レベル0の遷延性意識障害とはいわゆる「植物状態」のことです。
当然、話をすることも喜怒哀楽の感情の交流をすることもできないレベルです。
なぜこのレベルを設定したかの解説は明日。


「コミュニケーションがとれている」と感じる理想の条件は以下のとおりです。

1.コミュニケーションの参加者が無意識の状態を保持できること
2.コミュニケーションの参加者全員が満足すること
3.なにかを「配慮した」時点でこの関係性はくずれる

コミュニケーションの究極のゴールはレベル9の「win-win」の関係です。
全員が満足して合意形成できることです。
通常「健常者」が当たり前としてしまうレベルです。


レベル8の「やくざ式」というのは「目的のために手段を選ばない」コミュニケーションです。
win-win」との共通点は「人間心理」をしっかりおさえて行われることです。
当然、言葉のやりとりには裏に隠されたふくみや真意が隠されております。
「文字通り解釈してはいけない」コミュニケーションです。
win-win」との相違は「力関係、勝ち負け」があるかどうか、です。
目的を果たすことはできますが、相手の感情にしこりが残ることもあります。


上記2つのコミュニケーションが存在することが理解できないと、「甘い」「世間知らず」という評価をうけます。

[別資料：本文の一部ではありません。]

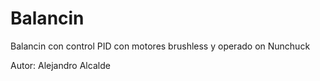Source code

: # Balancin
Balancin con control PID con motores brushless y operado on Nunchuck

Autor: Alejandro Alcalde
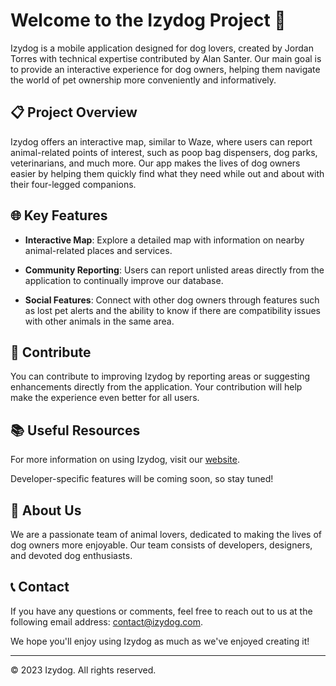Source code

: # Welcome to the Izydog Project 🐶

Izydog is a mobile application designed for dog lovers, created by Jordan Torres with technical expertise contributed by Alan Santer. Our main goal is to provide an interactive experience for dog owners, helping them navigate the world of pet ownership more conveniently and informatively.

## 📋 Project Overview

Izydog offers an interactive map, similar to Waze, where users can report animal-related points of interest, such as poop bag dispensers, dog parks, veterinarians, and much more. Our app makes the lives of dog owners easier by helping them quickly find what they need while out and about with their four-legged companions.

## 🌐 Key Features

- **Interactive Map**: Explore a detailed map with information on nearby animal-related places and services.

- **Community Reporting**: Users can report unlisted areas directly from the application to continually improve our database.

- **Social Features**: Connect with other dog owners through features such as lost pet alerts and the ability to know if there are compatibility issues with other animals in the same area.

## 🤝 Contribute

You can contribute to improving Izydog by reporting areas or suggesting enhancements directly from the application. Your contribution will help make the experience even better for all users.

## 📚 Useful Resources

For more information on using Izydog, visit our [website](https://www.izydog.com).

Developer-specific features will be coming soon, so stay tuned!

## 🎉 About Us

We are a passionate team of animal lovers, dedicated to making the lives of dog owners more enjoyable. Our team consists of developers, designers, and devoted dog enthusiasts.

## 📞 Contact

If you have any questions or comments, feel free to reach out to us at the following email address: [contact@izydog.com](mailto:contact@izydog.com).

We hope you'll enjoy using Izydog as much as we've enjoyed creating it!

---

© 2023 Izydog. All rights reserved.
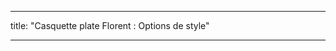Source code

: - - -
title: "Casquette plate Florent : Options de style"
- - -

<PatternOptions pattern='florent' />
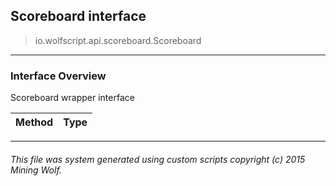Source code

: ## Scoreboard __interface__

>io.wolfscript.api.scoreboard.Scoreboard

---

### Interface Overview

Scoreboard wrapper interface

Method | Type   
--- | :--- 



---



###### This file was system generated using custom scripts copyright (c) 2015 Mining Wolf.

レベル7の質問力、これはあいまいな概念を共有できる形にするのに必要なスキルです。
また相手のコミュニケーションを制御することもできます。
最低でもこれを知らないと「ずるい人」につけこまれて搾取されることになります。


レベル6は「いわゆる話の聞き方」です。
これができないと「話にならない」ということになります。


レベル5はいわゆる学校教育で鍛えられる能力です。
ここまでは学校で鍛えられます。
私は普通学級でも特別支援学級でもコミュニケーションがひとつのカリキュラムとして教えられないことに強い憤りを感じております。


確かに通常はレベル6〜は生活、人生の中で鍛えられていくのかもしれません。


しかし「コミュニケーション能力に障害をもつ」人たちが理解できるのはレベル5であればこの世、この社会は理不尽の塊に満ちております。大学までは優秀だったのに社会人になってオチこぼれます。「なぜ『仕事ができない』のか」理解できないまま、人生をスポイルしていくのです。


やがてその負のエネルギーは社会全体に向かっていきます。


せめて知識の上だけでも「やくざ式」「win-win」のコミュニケーションレベルがあることを知ることができれば、「世の中にはそういうことがあるんだ」と世の中との向き合い方が楽になったかもしれない。


「だまされたり」「裏切られたり」「搾取されたり」「利用されたり」する原因が推測できるだけでもかなりのことが変わります。原因がわかれば対策をうてます。


「自分をディスカウントする必要もなくなる」。
人間を信じる力を保持することもできます。


私にはそう思えてならないのです。